BoG anticipates inflation inching up due to forex pressures, increased transport cost: governor

Ghana’s central bank said on Monday it expects a slight surge in inflation in the coming months due to ongoing exchange rate pressures and the increase in transport fares.

   Addressing the media after the 118th Monetary Policy Committee (MPC) meeting, Bank of Ghana Governor Ernest Addison said the process to lower inflation remained slow over the first quarter of the year, as inflation increased from 23.1 percent last December to 25.8 percent by the end of the first quarter of 2024.

    Addison attributed the surge in headline inflation to rising food inflation, driven mainly by seasonal food items in the inflation basket, which drove up food inflation to 29.6 percent in March before declining again to 26.8 percent in April.

   Non-food inflation also increased to 23.5 percent from 22.6 percent over the same comparative period.

   The governor warned that although the underlying inflationary pressures are well contained, there is a need to ensure that the recent depreciation of the local currency does not lead to unnecessary price hikes by businesses to induce inflation expectations.

   “The latest forecast shows a slightly elevated inflation profile on account of recent exchange rate pressures and adjustments in transportation fares.
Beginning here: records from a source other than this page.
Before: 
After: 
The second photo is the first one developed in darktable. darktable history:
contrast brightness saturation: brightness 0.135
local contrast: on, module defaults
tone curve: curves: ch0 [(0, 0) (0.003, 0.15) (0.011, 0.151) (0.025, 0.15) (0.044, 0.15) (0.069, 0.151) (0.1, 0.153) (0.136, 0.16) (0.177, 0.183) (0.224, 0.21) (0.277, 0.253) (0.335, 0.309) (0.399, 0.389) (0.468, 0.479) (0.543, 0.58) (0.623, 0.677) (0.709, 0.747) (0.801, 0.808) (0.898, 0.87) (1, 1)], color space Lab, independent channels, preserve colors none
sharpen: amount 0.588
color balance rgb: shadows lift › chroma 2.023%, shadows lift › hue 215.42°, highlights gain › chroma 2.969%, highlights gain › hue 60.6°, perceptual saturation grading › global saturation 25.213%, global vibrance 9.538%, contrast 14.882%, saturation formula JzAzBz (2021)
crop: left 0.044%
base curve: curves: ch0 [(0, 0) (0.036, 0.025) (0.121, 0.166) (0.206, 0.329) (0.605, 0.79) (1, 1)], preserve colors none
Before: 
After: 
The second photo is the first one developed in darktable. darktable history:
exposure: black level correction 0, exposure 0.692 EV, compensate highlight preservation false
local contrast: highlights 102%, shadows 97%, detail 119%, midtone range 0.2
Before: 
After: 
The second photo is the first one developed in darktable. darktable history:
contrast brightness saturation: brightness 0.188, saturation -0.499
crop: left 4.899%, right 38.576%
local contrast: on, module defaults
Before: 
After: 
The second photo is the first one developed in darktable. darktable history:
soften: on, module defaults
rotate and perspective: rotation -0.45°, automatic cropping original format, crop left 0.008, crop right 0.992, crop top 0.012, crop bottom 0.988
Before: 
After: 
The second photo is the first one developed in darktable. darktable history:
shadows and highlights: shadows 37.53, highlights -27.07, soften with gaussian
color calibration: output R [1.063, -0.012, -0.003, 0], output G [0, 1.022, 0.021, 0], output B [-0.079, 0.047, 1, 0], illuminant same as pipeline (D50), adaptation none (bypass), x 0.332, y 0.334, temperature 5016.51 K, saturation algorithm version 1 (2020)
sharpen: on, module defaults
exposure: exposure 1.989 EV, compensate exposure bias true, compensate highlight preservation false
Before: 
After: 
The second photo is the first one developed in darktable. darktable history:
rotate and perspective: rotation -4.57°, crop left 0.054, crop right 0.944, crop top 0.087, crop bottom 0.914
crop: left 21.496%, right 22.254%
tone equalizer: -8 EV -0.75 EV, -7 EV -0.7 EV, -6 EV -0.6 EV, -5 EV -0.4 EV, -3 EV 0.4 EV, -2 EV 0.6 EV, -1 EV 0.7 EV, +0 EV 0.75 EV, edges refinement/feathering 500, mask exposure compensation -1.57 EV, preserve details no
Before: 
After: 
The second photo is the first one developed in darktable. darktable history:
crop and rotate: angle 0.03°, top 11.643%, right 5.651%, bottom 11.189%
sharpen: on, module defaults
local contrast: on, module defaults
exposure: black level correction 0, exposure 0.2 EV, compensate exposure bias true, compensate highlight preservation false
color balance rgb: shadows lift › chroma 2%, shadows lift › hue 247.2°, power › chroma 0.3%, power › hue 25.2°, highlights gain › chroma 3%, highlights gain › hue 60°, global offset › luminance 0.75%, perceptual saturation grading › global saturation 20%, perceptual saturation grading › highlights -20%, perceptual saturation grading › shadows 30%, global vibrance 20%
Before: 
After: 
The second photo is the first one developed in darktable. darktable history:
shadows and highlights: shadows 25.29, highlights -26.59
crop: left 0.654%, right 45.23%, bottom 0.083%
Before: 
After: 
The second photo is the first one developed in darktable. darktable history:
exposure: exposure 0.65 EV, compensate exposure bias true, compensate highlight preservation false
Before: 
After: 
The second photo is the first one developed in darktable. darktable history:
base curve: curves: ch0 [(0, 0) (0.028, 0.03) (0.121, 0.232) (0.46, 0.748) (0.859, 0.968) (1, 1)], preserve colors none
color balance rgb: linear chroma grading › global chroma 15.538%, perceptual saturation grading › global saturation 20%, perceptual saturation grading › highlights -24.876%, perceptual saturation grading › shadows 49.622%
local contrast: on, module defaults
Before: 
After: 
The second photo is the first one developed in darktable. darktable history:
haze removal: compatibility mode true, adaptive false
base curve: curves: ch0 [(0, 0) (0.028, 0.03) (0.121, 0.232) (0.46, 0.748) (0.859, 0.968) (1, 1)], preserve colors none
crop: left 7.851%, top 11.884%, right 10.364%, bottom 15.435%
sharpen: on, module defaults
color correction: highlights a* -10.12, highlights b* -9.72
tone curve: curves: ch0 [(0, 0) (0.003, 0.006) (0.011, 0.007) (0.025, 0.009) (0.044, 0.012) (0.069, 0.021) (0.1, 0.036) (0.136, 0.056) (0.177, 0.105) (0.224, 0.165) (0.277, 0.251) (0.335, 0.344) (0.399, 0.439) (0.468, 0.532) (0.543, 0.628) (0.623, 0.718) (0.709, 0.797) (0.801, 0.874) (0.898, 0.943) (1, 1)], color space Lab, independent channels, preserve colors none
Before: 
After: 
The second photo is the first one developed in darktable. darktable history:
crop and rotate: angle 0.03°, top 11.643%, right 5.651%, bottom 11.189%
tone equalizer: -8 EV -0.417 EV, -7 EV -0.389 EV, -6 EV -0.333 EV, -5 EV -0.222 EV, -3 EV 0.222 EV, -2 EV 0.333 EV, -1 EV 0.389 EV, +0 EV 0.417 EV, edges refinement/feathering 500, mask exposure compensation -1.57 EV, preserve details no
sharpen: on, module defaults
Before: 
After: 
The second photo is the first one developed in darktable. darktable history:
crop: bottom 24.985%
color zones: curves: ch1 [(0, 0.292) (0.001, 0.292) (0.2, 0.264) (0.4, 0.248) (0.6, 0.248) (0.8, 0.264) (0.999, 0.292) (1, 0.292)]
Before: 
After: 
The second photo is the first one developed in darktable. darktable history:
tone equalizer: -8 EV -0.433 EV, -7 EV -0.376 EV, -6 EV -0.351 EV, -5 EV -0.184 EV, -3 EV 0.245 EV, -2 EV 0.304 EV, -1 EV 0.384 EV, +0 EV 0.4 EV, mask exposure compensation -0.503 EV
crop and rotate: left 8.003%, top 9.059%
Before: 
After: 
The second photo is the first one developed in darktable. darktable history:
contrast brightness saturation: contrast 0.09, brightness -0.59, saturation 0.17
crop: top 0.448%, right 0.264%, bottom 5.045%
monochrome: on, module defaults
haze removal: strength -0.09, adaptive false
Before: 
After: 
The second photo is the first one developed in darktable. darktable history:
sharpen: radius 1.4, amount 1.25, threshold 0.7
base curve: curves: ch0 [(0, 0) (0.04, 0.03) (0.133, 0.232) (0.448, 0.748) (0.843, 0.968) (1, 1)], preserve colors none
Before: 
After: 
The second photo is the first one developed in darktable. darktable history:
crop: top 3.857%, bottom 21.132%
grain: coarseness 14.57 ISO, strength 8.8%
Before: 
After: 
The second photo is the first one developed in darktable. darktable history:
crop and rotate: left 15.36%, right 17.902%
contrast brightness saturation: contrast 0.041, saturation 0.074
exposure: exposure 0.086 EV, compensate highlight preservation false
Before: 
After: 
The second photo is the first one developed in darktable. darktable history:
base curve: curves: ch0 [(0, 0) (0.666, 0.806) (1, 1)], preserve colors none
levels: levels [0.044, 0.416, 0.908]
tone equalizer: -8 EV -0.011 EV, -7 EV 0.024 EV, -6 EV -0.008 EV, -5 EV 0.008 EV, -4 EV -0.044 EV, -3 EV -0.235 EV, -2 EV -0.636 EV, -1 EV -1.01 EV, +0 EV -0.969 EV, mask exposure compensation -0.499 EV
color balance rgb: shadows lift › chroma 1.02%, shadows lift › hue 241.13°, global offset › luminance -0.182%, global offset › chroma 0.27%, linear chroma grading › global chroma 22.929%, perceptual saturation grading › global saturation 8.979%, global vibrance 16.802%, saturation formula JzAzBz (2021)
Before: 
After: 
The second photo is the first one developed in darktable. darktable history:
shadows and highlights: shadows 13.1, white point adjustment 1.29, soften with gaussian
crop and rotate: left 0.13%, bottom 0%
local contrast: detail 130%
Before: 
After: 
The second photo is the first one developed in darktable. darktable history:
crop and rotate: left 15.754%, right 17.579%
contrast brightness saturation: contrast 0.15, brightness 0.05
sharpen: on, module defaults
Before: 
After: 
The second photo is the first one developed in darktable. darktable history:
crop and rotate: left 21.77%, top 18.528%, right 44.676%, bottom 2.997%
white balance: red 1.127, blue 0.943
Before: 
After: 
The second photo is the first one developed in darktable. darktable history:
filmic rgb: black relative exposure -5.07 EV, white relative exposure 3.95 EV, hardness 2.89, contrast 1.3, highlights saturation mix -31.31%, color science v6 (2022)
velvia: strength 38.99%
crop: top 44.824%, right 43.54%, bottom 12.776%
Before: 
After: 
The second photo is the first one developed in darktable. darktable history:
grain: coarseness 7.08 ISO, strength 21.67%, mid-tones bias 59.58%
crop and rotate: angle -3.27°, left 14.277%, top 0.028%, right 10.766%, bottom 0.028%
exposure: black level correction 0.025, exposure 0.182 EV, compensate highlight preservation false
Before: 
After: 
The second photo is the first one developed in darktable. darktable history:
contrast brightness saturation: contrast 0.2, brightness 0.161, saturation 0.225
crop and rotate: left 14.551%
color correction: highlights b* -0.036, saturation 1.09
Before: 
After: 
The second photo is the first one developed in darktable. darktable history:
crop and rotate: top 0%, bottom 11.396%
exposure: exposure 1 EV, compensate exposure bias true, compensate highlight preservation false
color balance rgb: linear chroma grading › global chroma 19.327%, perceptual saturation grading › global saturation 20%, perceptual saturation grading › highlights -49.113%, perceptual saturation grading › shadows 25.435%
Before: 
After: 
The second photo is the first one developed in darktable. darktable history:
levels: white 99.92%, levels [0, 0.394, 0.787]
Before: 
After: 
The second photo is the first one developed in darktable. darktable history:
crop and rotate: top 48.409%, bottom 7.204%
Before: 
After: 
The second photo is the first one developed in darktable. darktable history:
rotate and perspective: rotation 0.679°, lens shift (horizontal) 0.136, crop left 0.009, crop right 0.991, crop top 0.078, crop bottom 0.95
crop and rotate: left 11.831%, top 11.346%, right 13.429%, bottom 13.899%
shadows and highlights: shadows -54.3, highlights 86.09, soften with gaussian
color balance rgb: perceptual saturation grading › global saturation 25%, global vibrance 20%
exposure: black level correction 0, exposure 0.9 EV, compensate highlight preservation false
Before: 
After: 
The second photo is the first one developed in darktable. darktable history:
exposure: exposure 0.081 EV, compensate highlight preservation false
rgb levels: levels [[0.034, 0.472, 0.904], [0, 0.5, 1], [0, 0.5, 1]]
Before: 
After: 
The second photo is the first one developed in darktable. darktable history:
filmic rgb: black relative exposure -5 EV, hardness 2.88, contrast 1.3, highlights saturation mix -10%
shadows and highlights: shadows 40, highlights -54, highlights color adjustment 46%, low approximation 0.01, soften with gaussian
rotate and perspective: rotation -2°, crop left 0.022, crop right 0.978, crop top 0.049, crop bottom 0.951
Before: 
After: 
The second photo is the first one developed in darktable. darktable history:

However, the projections show that inflation will remain within the monetary policy consultation clause of 13 percent to 17 percent at the end of the year,” he noted.

   The governor added that these forecasts depend on sustaining a tight monetary policy stance, including aggressive cash management.

   To balance the expectation for economic growth and meeting the inflation targets against the need to stabilize the foreign exchange market, the MPC decided to freeze its benchmark lending rate at 29 percent.

   Ghana’s medium-term inflation target has been set between six percent and 10 percent, but overspending, currency depreciation, and high public sector debts have kept inflation far above target since 2022.

   The West African country secured a 3-0 billion US-dollar loan from the International Monetary Fund a year ago to support reforms aimed at reversing the downward spiral of economic fortunes.